19. Millions of Genes with Python and Jython

Clint Howarth

Type:: Poster
Audience level:: Novice
Category:: Industry Uses

March 11th 8:25 a.m. – 8:30 a.m.

Description

The Analysis and Annotation Engineering group at the Broad Institute uses cpython and jython as fundamental technologies to help sequence, analyze, and publish hundreds of bacterial and viral genomes every year. This poster outlines how we use python to allow our small team to accomplish big things.

Abstract

Millions of Genes with Python and Jython

Clint Howarth, Maia Hansen, Jeffrey Larimer, Matthew Pearson, Andrew Roberts, Christian Stolte, Shailu Gargeya, Jennifer Wortman, Bruce Birren

Broad Institute of Harvard and MIT, Genome Sequencing & Analysis Program, Cambridge, MA, 02142

The Broad Institute is a world leader in genomic research.
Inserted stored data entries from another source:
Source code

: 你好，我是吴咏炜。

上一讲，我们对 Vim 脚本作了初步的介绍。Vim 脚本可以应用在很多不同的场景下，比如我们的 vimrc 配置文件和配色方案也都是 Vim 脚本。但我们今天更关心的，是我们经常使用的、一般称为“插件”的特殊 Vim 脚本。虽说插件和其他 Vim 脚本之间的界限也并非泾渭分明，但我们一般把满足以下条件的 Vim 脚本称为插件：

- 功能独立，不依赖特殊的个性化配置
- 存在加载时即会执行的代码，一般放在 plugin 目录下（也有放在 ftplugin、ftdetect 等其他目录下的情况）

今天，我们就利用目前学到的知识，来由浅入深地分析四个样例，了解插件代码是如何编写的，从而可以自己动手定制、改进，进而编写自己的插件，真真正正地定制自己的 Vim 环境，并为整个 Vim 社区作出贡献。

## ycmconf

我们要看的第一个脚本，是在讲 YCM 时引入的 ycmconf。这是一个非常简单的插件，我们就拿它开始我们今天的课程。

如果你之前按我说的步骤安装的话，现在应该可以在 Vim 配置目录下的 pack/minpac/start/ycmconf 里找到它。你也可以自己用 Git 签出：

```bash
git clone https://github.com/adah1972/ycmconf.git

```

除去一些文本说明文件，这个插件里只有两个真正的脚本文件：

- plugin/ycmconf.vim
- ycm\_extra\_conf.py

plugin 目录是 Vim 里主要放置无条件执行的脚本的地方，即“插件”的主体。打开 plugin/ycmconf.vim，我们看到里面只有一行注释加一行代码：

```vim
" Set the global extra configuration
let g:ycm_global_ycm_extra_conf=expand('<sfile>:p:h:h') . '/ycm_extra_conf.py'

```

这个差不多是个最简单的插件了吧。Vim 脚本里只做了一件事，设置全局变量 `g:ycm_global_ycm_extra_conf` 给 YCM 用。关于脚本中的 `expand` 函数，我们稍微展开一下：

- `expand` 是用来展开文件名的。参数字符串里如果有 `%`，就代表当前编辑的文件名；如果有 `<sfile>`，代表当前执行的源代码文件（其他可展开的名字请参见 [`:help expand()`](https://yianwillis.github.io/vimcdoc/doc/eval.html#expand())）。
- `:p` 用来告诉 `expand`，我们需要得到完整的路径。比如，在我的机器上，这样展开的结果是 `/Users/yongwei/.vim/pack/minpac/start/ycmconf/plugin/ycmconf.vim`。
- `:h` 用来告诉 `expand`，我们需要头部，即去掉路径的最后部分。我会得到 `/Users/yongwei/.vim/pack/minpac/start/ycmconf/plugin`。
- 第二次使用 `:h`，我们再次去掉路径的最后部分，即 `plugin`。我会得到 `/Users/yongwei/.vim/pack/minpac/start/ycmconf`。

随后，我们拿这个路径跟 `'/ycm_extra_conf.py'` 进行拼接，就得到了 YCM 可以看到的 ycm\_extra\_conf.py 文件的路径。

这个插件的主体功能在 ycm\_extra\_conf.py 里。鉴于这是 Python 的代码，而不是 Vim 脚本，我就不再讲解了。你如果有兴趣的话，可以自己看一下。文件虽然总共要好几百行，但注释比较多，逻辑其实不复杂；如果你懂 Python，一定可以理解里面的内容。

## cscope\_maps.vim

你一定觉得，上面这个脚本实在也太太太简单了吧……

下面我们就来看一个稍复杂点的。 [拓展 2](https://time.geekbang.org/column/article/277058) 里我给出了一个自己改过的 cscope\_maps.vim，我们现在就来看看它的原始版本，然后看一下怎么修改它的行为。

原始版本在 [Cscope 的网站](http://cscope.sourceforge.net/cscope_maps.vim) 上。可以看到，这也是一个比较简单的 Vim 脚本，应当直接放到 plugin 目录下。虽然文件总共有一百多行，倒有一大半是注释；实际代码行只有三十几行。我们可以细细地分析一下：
Our scientists sequence, analyze, and publish hundreds of genomes every year, containing millions of genes and billions of nucleotides. We study the bacteria that cause tuberculosis, the parasite responsible for malaria, the human and infant microbiomes, the West Nile and Dengue viruses, and many, many more organisms and projects of importance to human health. In so doing, we consume and produce a tremendous amount of data.

The Analysis and Annotation Engineering group (A2E) uses cpython and jython as fundamental technologies to help our scientists keep up with every order of magnitude of growth. Jython powers our fast, nimble, and friendly application layer in front of a solid Java/Hibernate-managed database and job management model. We recently replaced our awkward Java web stack with a sleek cpython-Flask genome navigation web application (olive.broadinstitute.org). Finally, we have a growing suite of novel python applications to help the infectious diseases community in its work: gene naming (Genepidgin, open source), workflow management via an internal django application (Atomation), and visualizing genomes through multiple annotations over time (Accordion, open source, coming 2012).

A2E is investing heavily in python as our primary development platform, because using python and jython allows our small team to accomplish big things.

This project has been funded in part with Federal funds from the National Institute of Allergy and Infectious Diseases, National Institutes of Health, Department of Health and Human Services, under Contract No.: HHSN272200900018C.